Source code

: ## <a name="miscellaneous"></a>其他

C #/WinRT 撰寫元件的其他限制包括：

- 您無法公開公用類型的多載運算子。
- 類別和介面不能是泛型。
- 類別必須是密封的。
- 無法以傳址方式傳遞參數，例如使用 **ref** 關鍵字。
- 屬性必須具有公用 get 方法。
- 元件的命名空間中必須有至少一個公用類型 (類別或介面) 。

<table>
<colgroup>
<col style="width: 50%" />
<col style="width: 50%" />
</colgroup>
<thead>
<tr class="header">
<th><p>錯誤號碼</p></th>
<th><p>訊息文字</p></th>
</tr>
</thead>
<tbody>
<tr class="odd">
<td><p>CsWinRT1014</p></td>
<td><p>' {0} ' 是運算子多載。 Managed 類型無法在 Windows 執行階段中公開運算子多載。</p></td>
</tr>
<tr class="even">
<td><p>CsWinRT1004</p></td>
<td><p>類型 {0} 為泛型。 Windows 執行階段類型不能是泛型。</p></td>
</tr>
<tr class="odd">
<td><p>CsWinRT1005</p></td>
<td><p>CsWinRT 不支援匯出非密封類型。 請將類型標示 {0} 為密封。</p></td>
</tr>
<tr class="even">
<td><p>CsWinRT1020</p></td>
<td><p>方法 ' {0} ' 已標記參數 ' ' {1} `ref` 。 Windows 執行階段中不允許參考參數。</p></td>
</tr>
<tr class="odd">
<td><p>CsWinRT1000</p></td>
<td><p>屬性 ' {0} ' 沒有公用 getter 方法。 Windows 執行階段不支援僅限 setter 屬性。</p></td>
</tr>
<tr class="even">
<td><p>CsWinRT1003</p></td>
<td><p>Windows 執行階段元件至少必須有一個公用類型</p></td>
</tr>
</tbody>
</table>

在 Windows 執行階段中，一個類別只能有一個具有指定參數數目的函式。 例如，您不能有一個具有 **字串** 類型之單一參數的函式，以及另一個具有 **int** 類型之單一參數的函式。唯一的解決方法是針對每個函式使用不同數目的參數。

= Task description =
Reproduce the item above character for character, keeping every line in its original order.

= Reply to the task =
Source code

: ## <a name="miscellaneous"></a>其他

C #/WinRT 撰寫元件的其他限制包括：

- 您無法公開公用類型的多載運算子。
- 類別和介面不能是泛型。
- 類別必須是密封的。
- 無法以傳址方式傳遞參數，例如使用 **ref** 關鍵字。
- 屬性必須具有公用 get 方法。
- 元件的命名空間中必須有至少一個公用類型 (類別或介面) 。

<table>
<colgroup>
<col style="width: 50%" />
<col style="width: 50%" />
</colgroup>
<thead>
<tr class="header">
<th><p>錯誤號碼</p></th>
<th><p>訊息文字</p></th>
</tr>
</thead>
<tbody>
<tr class="odd">
<td><p>CsWinRT1014</p></td>
<td><p>' {0} ' 是運算子多載。 Managed 類型無法在 Windows 執行階段中公開運算子多載。</p></td>
</tr>
<tr class="even">
<td><p>CsWinRT1004</p></td>
<td><p>類型 {0} 為泛型。 Windows 執行階段類型不能是泛型。</p></td>
</tr>
<tr class="odd">
<td><p>CsWinRT1005</p></td>
<td><p>CsWinRT 不支援匯出非密封類型。 請將類型標示 {0} 為密封。</p></td>
</tr>
<tr class="even">
<td><p>CsWinRT1020</p></td>
<td><p>方法 ' {0} ' 已標記參數 ' ' {1} `ref` 。 Windows 執行階段中不允許參考參數。</p></td>
</tr>
<tr class="odd">
<td><p>CsWinRT1000</p></td>
<td><p>屬性 ' {0} ' 沒有公用 getter 方法。 Windows 執行階段不支援僅限 setter 屬性。</p></td>
</tr>
<tr class="even">
<td><p>CsWinRT1003</p></td>
<td><p>Windows 執行階段元件至少必須有一個公用類型</p></td>
</tr>
</tbody>
</table>

在 Windows 執行階段中，一個類別只能有一個具有指定參數數目的函式。 例如，您不能有一個具有 **字串** 類型之單一參數的函式，以及另一個具有 **int** 類型之單一參數的函式。唯一的解決方法是針對每個函式使用不同數目的參數。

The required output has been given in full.